Friday, June 29, 2007

Menghapus Tangis Orang-Orang Pinggiran

Pilkada Kabupaten Mandailing Natal

Menghapus Tangis Orang-orang Pinggiran

Jumat, 27 Mei 2005

Ajang pemilihan kepala daerah (pilkada) langsung di Kabupaten Mandailing Natal (Madina) Provinsi Sumatera Utara akan menjadi panggung drama raksasa bagi rakyat kecil. Sebab, mayoritas masyarakat di daerah ini masih terbelakang secara ekonomi karena tinggal di kawasan pinggiran yang jauh dari pusat-pusat perkembangan peradaban. Sehingga, warga setempat menggantungkan harapan pada pesta demokrasi lokal perdana 27 Juni 2005 mendatang agar dapat mengubah nasib menjadi lebih baik. Asa mereka seolah-olah berkata, bila "gajah-gajah" kandidat bertarung, "pelanduk" jangan sampai mati di tengah.

Sekitar 200 desa di Madina termasuk Tapanuli Selatan (Tapsel) masih terisolir dan penduduk belum merdeka dari kemiskinan, karena tak tersentuh berbagai infrastruktur pembangunan, seperti sarana jalan, informasi, pendidikan dan kesehatan. Secara politik Madina dan Tapsel masih berada dalam kondisi stabil sehingga disarankan orientasi pemerintah terpilih kelak memprioritaskan pembangunan daerah-daerah pinggiran tersebut.
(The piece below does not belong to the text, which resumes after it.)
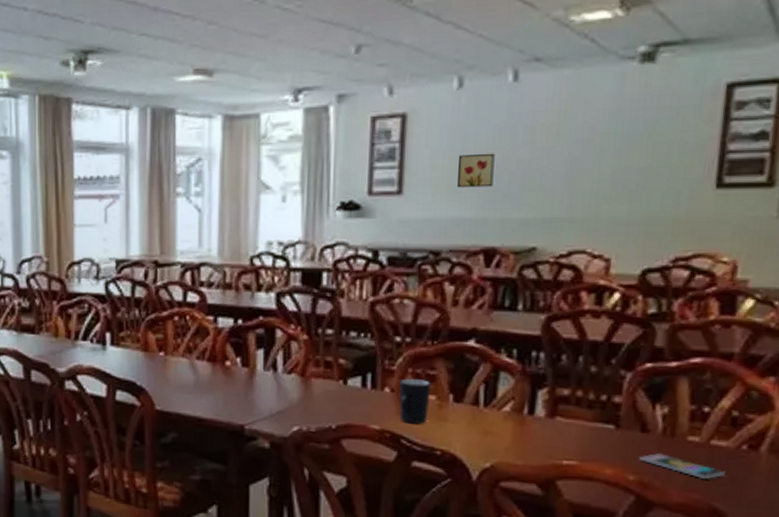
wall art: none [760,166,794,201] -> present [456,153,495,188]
Karena, beberapa infrastruktur penting di Madina dan Tapsel masih sangat pincang. Misal, banyak desa yang belum memiliki puskesmas. Sementara bagi yang sudah ada puskesmas, tidak memiliki dokter. Disebutkan, 200 desa tersebut harus segera diperhatikan, karena kondisi daerah maupun tingkat kesejahteraannya benar-benar sangat memprihatinkan. Seperti, desa-desa di Kecamatan Muara Batanggadis, Batahan dan Natal sangat mengharapkan kandidat yang menjadi pemenang pilkada kelak memprioritaskan pembangunan infrastruktur yang selama ini terabaikan.

Berdasarkan catatan, ada banyak jalan provinsi di Madina dan Tapsel yang rusak berat, terutama sepanjang jalan ke arah Natal, Sidimpuan-Tapsel, Aek Latong. Kondisi jalan sudah tak berfungsi, sehingga satu-satunya upaya harus diganti dengan jalan alternatif yang sudah disurvei tahun 2001.

Warga mendesak Pemprov Sumatera Utara (Sumut) mencarikan solusi terhadap kondisi jalan propinsi di daerah-daerah, termasuk di Madina dan Tapsel. Karena, sejak otonomi daerah seolah-olah pemprov "lepas tangan" yang berakibat kerusakan semakin parah.
Seperti jalur Padangsidimpuan-Siais sepanjang 15 kilometer rusak total. Lalu, jalan Gunungtua, Kecamatan Dolok juga rusak sepanjang 20 km, dan jalur Aek Godang-Sosopan sepanjang 5 km tak bisa dipakai lagi.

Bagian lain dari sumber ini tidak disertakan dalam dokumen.